Inzwischen glaube ich aber, es beginnt viel früher. Eine der Hemmschwellen ist ja auch, dass man weltweit sichtbar dasteht und „Ich“ sagt. Dazu gehört Chuzpe. Und es gilt, die Furcht davor zu überwinden, sich mit solcher Eitelkeit, Arroganz oder was auch immer dahinter vermutet werden könnte, zu präsentieren. Besser gesagt: sich die Selbstverständlichkeit anzueignen, dass es ganz normal ist, sich auf diese Weise zu öffnen – jede/r, wie er und sie kann und mag. Das ist ja auch nicht anders als zum Beispiel an der Supermarktkasse: Manche packen ihre Einkäufe aufs Band, zahlen, gehen und sagen dabei kein Wort. Andre erklären ungefragt vor oder hinter ihnen Stehenden, warum sie es heute eilig haben. Oder erzählen der Kassiererin, dass sie eigentlich was ganz andres gesucht haben, aber dieses Sonderangebot…. Wetten, dass dabei das Wörtchen „Ich“ fällt?
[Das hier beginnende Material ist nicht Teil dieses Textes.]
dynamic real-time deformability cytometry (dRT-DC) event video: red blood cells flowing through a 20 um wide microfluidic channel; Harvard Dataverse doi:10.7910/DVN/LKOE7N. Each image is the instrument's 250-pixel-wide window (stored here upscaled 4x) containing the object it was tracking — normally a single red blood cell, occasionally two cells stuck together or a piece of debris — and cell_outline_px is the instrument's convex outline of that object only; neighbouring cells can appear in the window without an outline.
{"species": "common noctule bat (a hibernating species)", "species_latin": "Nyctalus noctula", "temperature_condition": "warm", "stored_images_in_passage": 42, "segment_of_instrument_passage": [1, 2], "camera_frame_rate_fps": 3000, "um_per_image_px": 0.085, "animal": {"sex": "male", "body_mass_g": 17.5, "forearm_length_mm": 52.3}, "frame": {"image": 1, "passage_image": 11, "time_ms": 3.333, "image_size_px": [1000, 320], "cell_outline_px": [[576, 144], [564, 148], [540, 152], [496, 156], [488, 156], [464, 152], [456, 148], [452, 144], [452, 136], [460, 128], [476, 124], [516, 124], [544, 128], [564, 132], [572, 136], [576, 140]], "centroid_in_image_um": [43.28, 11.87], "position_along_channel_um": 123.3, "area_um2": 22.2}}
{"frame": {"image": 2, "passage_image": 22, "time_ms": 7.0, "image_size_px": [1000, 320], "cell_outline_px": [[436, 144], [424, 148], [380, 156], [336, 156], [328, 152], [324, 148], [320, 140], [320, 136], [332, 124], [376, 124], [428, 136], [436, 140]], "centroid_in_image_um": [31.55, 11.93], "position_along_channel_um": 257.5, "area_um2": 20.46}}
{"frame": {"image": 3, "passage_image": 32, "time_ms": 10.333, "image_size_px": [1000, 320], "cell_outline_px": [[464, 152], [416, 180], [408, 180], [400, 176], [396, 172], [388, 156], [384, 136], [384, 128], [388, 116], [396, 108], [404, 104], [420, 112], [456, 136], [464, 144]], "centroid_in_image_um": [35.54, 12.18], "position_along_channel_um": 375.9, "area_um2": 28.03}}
Warum handeln die einen so, die andren nicht? Hat das wirklich ganz andre Gründe als bei der Internet-Nutzung? Ich glaube nicht. Menschen sind nun mal so: Die einen kümmert es nullkomma gar nicht, was andre über sie denken, die machen einfach „ihr Ding“. Andre schämen sich in Grund und Boden, wenn sie fremden Menschen was erzählen sollen. Und dabei „ich“ sagen müssen. Die Gründe dafür sind eine ganz andere Geschichte….
Du oder Sie?
Und dann die Ansprache. Kassiererin und Kunden siezen sich– es sei denn, sie kennen sich. Kommt auf dem Dorf oft vor. Und wie ist das im Internet? Da ist meiner Ansicht nach die „Hemmschwelle“ verschoben… Da haben Jüngere gelernt: „Ältere Menschen muss man siezen“. In vielen Netzwerken ist das aber unüblich, da duzt man sich einfach. Damit fällt die Ansprache der ganzen Zielgruppe „ü50“ schon schwerer…. Könnte übrigens sein, dass dies ein Faktor für den Erfolg der IKEA-Werbung ist: Jeder weiß doch, dass Skandinavier sich alle duzen. Da wirkt das „lebst du schon?“ ganz natürlich, charmant, erfrischend, selbstverständlich… jedenfalls nie gekünstelt oder erzwungen.
Positionierung
Es geht also um Positionierung, wie so oft. In diesem Fall erst mal um sprachliche Entscheidungen: Wie und wo will ich „ich“ sagen? Wann sage ich „du“? Das können essentielle Fragen sein. Denn sie bestimmen unser Kommunikationsverhalten. Und damit auch unsere Stellung zu Dingen und Abläufen: Wie vertraut ist mir diese Umgebung? Wie vertraut will ich mich mit ihr machen? Bedeutet natürlich gleichzeitig immer: Wie vertraut mit den Menschen, die mir da begegnen?
Ich freue mich auf euch!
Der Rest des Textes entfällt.